- [Provided records]:
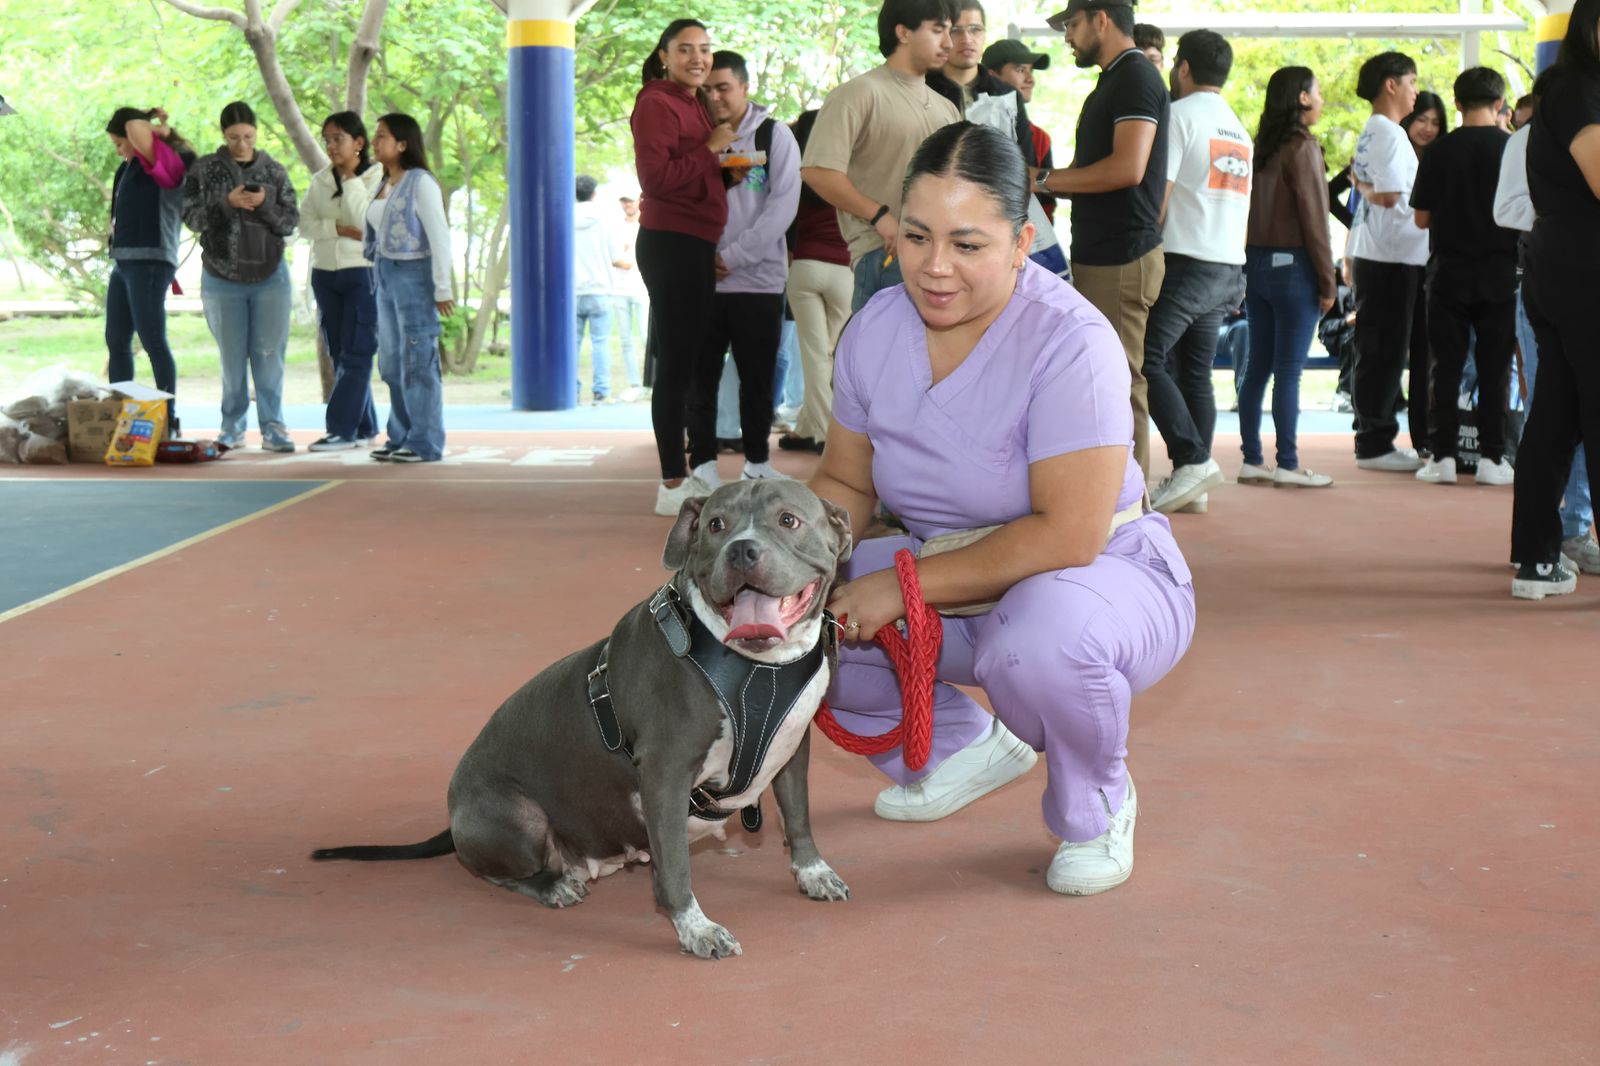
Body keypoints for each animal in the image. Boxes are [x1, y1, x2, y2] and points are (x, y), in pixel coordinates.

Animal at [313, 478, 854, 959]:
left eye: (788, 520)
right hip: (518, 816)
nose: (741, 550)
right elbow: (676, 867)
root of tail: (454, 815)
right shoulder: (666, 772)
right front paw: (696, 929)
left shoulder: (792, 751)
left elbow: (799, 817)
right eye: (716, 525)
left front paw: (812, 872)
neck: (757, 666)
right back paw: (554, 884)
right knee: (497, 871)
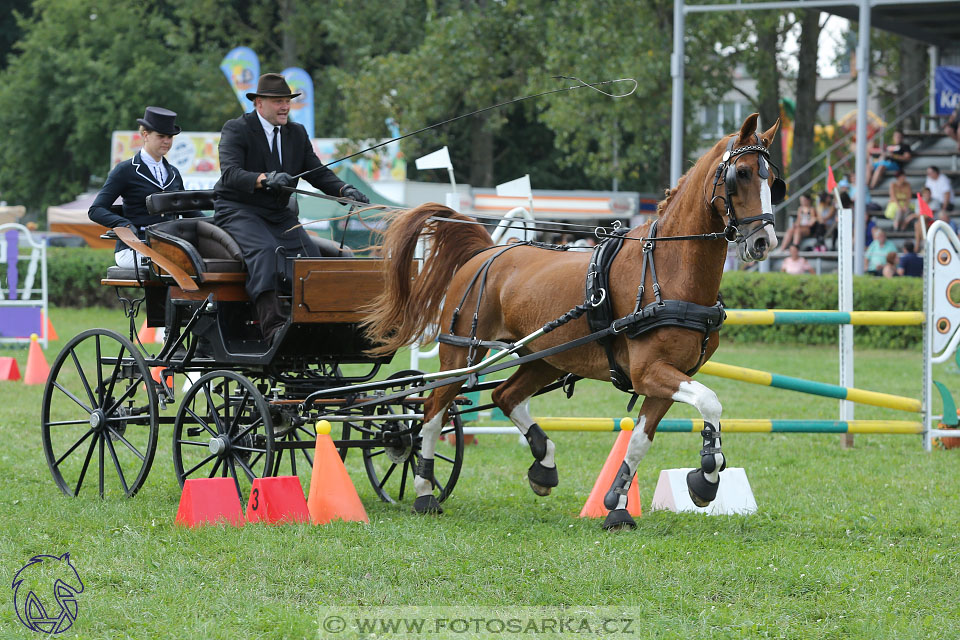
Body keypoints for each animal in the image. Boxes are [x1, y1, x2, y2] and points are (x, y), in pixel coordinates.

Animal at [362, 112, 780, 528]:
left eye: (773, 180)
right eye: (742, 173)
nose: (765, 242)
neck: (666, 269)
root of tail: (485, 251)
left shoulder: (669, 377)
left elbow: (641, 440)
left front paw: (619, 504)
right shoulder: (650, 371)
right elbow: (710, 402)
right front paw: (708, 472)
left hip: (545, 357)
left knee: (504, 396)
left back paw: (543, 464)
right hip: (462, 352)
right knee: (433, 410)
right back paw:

- [What you need to do]: The answer must be the line containing "neck: (666, 269)" and every line after it to the end of the records, repeated exactly.

- [Response to the task]:
neck: (666, 269)
root of tail: (485, 251)
left shoulder: (669, 377)
left elbow: (641, 440)
left front paw: (619, 504)
right shoulder: (650, 371)
right elbow: (710, 402)
right front paw: (708, 472)
left hip: (545, 357)
left knee: (504, 396)
left back paw: (543, 464)
right hip: (462, 352)
right knee: (433, 410)
right back paw:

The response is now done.